Fellow: Harjyoti Kalita
Advisor: Achintya Bezbaruah, Ph.D., Assistant Professor, Department of Civil Engineering, North Dakota State University.
Co-Advisor: Bret Chisholm, Ph.D., Senior Research Scientist, Center for Nanoscale Science and Engineering and Adjunct Professor, Polymers and Coatings, North Dakota State University.
Matching Support: North Dakota State University.
Degree Progress: Ph.D. in Environmental Engineering expected in Spring 2011

Introduction of the Project:

Arsenic pollution in drinking water is a serious environmental and health concern because of its high toxicity. The harmful effects in human are because of formation of different methylated arsenic compounds which are very toxic. The U.S. EPA lowered the maximum containment level (MCL) for arsenic to 10 ppb from earlier 50 ppb in drinking water in 2006. Available technology to remove arsenic include conventional processes for oxidation of As(III) to As(V), coprecipitation and adsorption, adsorption, ion exchange method, and membrane filtration. Most of the available methods fail to remove As(III) unless it is oxidized to As(V). There is still need to develop an effective methods to remove both As(III) and As(V) species from water which can be used for household purposes and in small water treatment plants. The most important criterion for the selection of a new method is that it should be able to remove arsenic to below 10 ppb at relatively low cost. Again, there are available instrumentation techniques to detect aqueous arsenic. These techniques are well established but they need bulky instruments, high cost for analysis, and significant operator expertise. So a simple, reliable and cost effective detection technique (with detection limit < 10 ppb) is necessary to detect arsenic in households and small utilities.

Solid phase extraction is one of the most promising technologies for the removal of various metal ions (contaminants) from aqueous medium. Advantages of solid phase extraction are: (a) high enrichment factor, (b) low cost of synthesis, (c) use of less hazardous materials, and (d) flexibility of the method. Even though there are different solid phase extraction methods, ion imprinted polymers (IIP) are potential candidates with high probability of success. They are low cost, compatible with different environments, and have high selectivity relative to the conventional solid sorbents. The present project is targeted towards development of an IIP for the removal of As(III) and As(V).

The work proposed here is the continuation of 2008 NDWRRI program.

Project Objectives:

1. Preparation an ion imprinted polymer (IIP) for selective removal of arsenic from water.
2. Optimization of sorption and selectivity studies of IIP for arsenic ion.
3. Preparation of electrode to detect arsenic ion.

Progress:

The progress made during the last year is summarized below:

Task I: Ternary complex formation: Thiol- arsenic complex was synthesized.
Task II: Synthesis of polymer: The complex formed in task I was imprinted in styrene-divinyl benzene copolymer (Figure 1).
Task III: Preparation of IIP: The polymer material was filtered and then dried in vacuum to get the IIP (Figure 2).

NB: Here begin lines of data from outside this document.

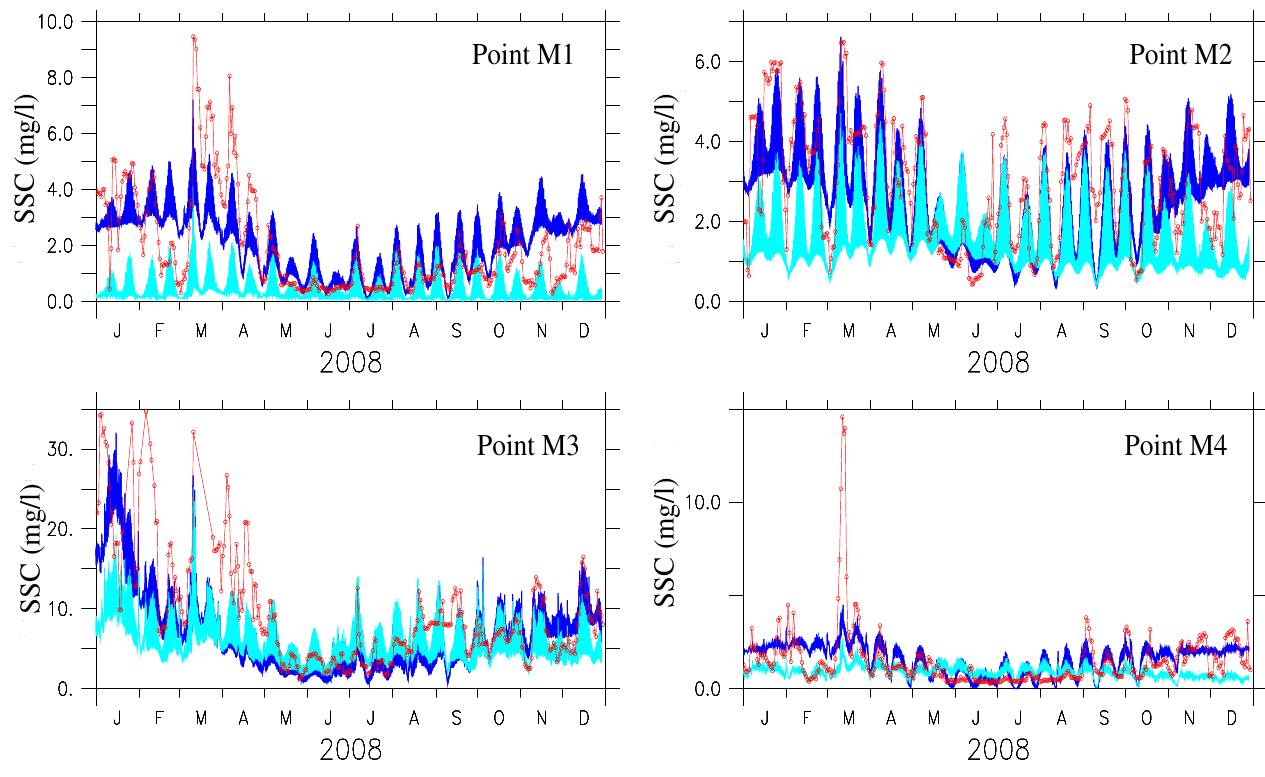
Figure 5. Time series of near-surface concentrations (red line) observed and predicted in Configurations (light blue line) A and (blue line) E at Points M1–M4 in 2008.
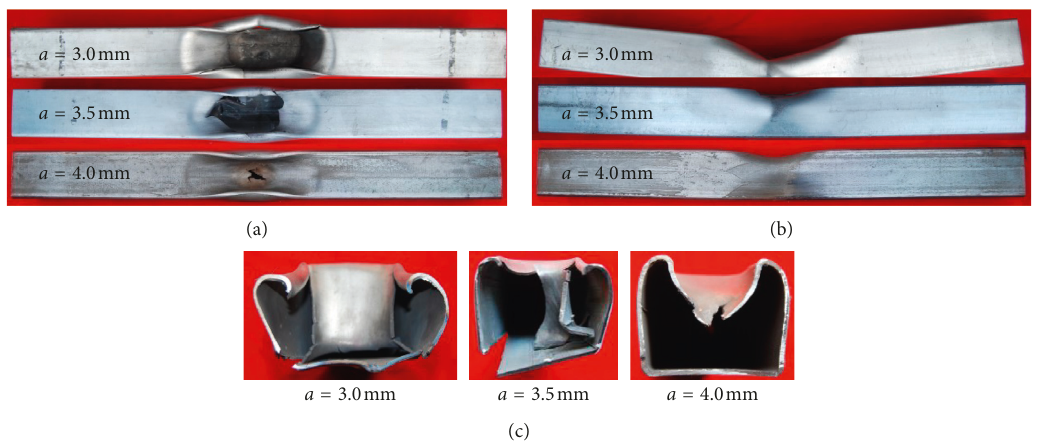
Figure 17: Damage of square tubes with different thicknesses at a stand-off distance of 12cm. (a) Planform view. (b) Side view. (c) Cross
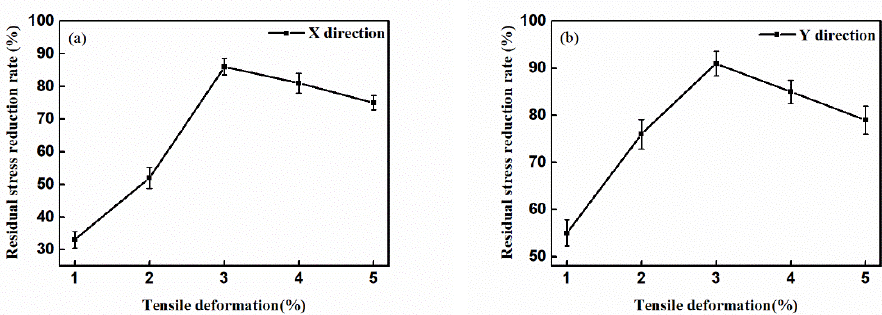
Figure 4. Reduction rates of residual stress at different tensile deformation: ( a ) Residual stress reduction rates in X direction; ( b ) Residual stress reduction rates in Y direction (The picture has been replaced with a higher quality).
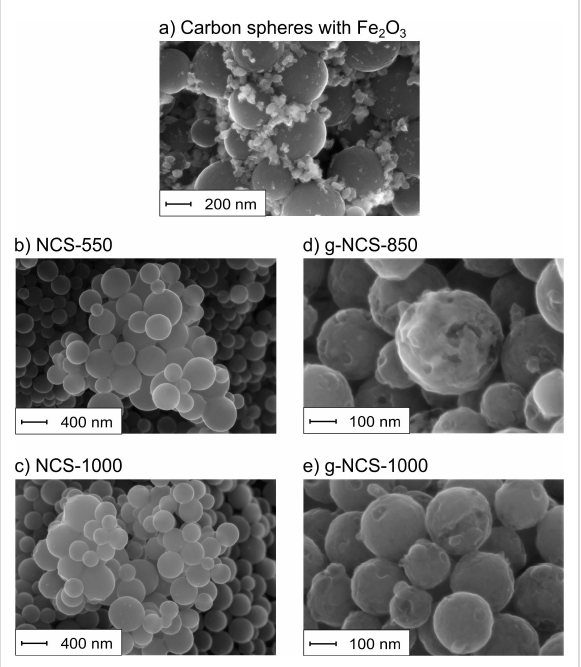
Figure 2: SEM images of (a) the carbon spheres with Fe 2 O 3 before acid treatment, (b, c) the different non-graphitized and (d, e) the graphitized carbon spheres.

The effects of various parameters (e.g., pH, temperature, different cross-linker, reaction time) ware analyzed to find out the optimal conditions. ICP-OES analysis was carried out to see the binding of arsenic with the polymer.

Research Outputs from 2008 Fellowship Program:

     Kalita, H., Chisholm, B., J., Bezbaruah, A., N. “Ion-imprinted Polymers: A new Approach to Remove Arsenic from Drinking Water”. AWWA, Surface Water Conference, April 2008 (Poster Presentation).

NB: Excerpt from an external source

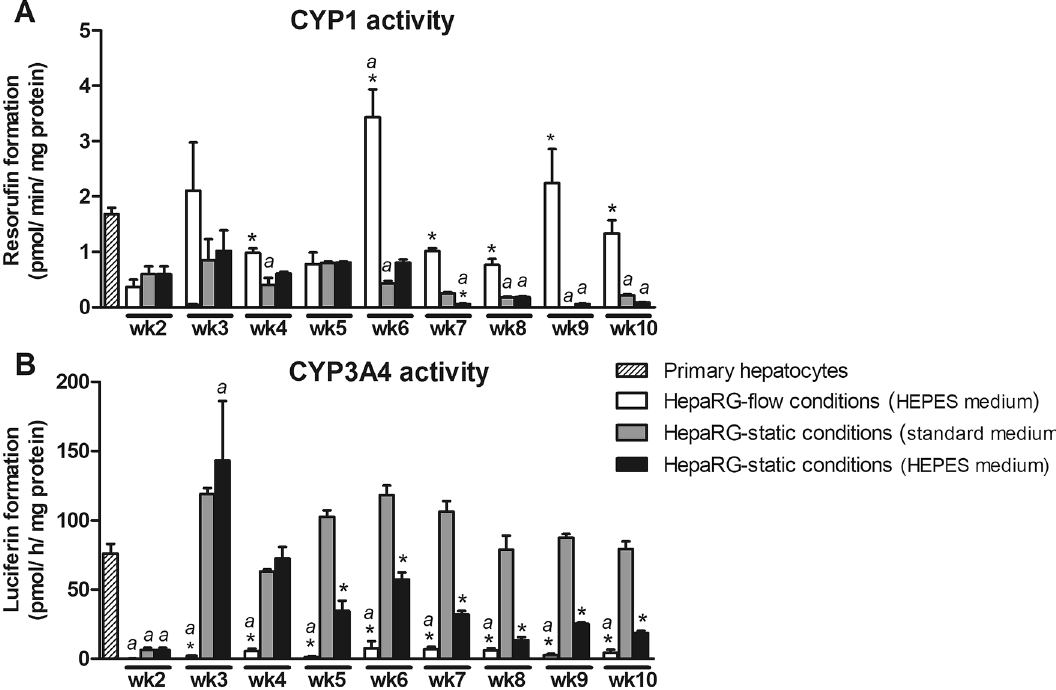
Figure 4. Baseline CYP1 ( A ) and CYP3A4 ( B ) activity in HepaRG cells cultured under flow (OOC device) and static conditions (96-well plates) from week 2 to 10, and in human primary hepatocytes (mean ± SEM; n = 3–6). a Significantly different from primary hepatocytes. *Significantly different from HepaRG static culture with standard medium (comparison within the same week, not assessed for primary hepatocytes). One-way ANOVA and Bonferroni post-hoc tests were used for statistical analyses ( P < 0.05). Activity was normalized to cell density using protein content data as measured in the cell lysate from the corresponding well/OOC-device. Results of normalization based on DNA content gave similar outcomes (see Suppl. Figure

     Kalita, H., Chisholm, B. J., Bezbaruah, A. N. Effects of different graft copolymer constituent groups on sedimentation characteristics of coated iron nanoparticles, PMSE Preprints, 2009, 100, 683-685.

     Krajangpan, S., Chisholm, B.J., Kalita, H., and Bezbaruah, A.N. Challenges in Groundwater Remediation with Iron Nanoparticles: Enhancement Colloidal Stability (Chapter 8) in Nanotechnologies for Water Environment Applications (Eds: Tian C. Zhang, , Rao Y. Surampalli, Keith C. K. Lai, Zhiqiang Hu, R. D. Tyagi, and Irene M. C. Lo), American Society for Civil Engineers/EWRI, pp. 191-212, 2009. ISBN: 978-0-7844-1030-1

Significance:

The new ion imprinted polymer (IIP) can be used to remove both As(III) and As(V) simultaneously at a very low cost. The outcomes from this work will have universal appeal and will be very relevant to North Dakota. Arsenic contamination is a major concern in southeast North Dakota (568 sq mile area in Sargent, Ransom and Richland counties are affected). Again published data (February 2000) show that 30 water treatment plants in ND are not able to remove arsenic up to 10 ppb MCL. IIP based processes will be very useful in rural areas, small community treatment plants, and in individual households. Ion-imprinted chemical sensor technology will have potential applications not only in environmental engineering but also in clinical diagnostics, environmental and food analyses as well as in illicit drugs detection, genotoxicity and chemical weapons.